DIRECTIONS FOR THIS TASK ▸ Your answer should be the lines below from the one with "1: (241, 244, 7.91)" to the one with "16: (146, 163, 37.48)", both included, given again exactly and with nothing added.

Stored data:

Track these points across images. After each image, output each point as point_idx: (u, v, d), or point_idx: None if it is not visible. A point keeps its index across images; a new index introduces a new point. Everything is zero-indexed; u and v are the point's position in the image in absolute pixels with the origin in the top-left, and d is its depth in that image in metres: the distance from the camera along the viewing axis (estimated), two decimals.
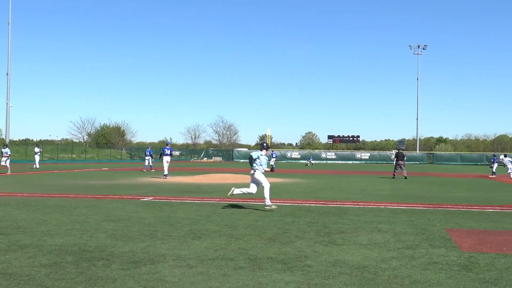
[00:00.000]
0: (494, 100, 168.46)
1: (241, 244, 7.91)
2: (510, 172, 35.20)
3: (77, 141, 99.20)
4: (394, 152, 38.94)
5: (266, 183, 12.94)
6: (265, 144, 13.51)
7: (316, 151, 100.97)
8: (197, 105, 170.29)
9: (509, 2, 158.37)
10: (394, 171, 31.25)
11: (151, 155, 37.96)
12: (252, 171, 13.09)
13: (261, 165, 12.99)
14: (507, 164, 36.28)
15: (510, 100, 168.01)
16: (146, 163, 37.48)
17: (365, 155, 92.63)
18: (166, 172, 27.47)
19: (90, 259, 6.75)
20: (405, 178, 29.71)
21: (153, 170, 35.82)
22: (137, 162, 66.66)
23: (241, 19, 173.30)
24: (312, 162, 67.65)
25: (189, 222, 10.33)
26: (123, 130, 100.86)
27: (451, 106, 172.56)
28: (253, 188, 13.12)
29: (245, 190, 13.29)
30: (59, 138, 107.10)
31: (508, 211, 13.10)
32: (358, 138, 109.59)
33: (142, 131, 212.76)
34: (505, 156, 38.29)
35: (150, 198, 15.43)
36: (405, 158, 31.74)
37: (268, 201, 12.70)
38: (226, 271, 6.16)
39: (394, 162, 31.67)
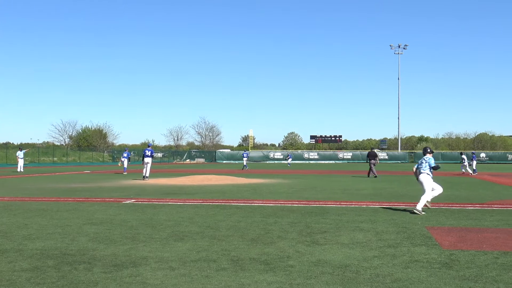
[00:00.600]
0: (474, 99, 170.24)
1: (223, 245, 7.91)
2: (464, 169, 36.98)
3: (59, 144, 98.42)
4: (376, 151, 39.12)
5: (436, 187, 12.68)
6: (428, 149, 13.23)
7: (299, 151, 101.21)
8: (179, 106, 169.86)
9: (488, 1, 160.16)
10: (370, 171, 31.46)
11: (128, 158, 38.01)
12: (419, 175, 12.66)
13: (429, 168, 12.64)
14: (464, 161, 37.74)
15: (490, 98, 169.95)
16: (125, 164, 37.52)
17: (348, 154, 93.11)
18: (147, 174, 27.52)
19: (72, 262, 6.71)
20: (375, 177, 30.16)
21: (125, 173, 35.78)
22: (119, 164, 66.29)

OUTPUT OF THE TASK ▸
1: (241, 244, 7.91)
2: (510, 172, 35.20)
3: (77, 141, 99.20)
4: (394, 152, 38.94)
5: (266, 183, 12.94)
6: (265, 144, 13.51)
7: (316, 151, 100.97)
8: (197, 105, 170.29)
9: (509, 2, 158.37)
10: (394, 171, 31.25)
11: (151, 155, 37.96)
12: (252, 171, 13.09)
13: (261, 165, 12.99)
14: (507, 164, 36.28)
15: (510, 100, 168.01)
16: (146, 163, 37.48)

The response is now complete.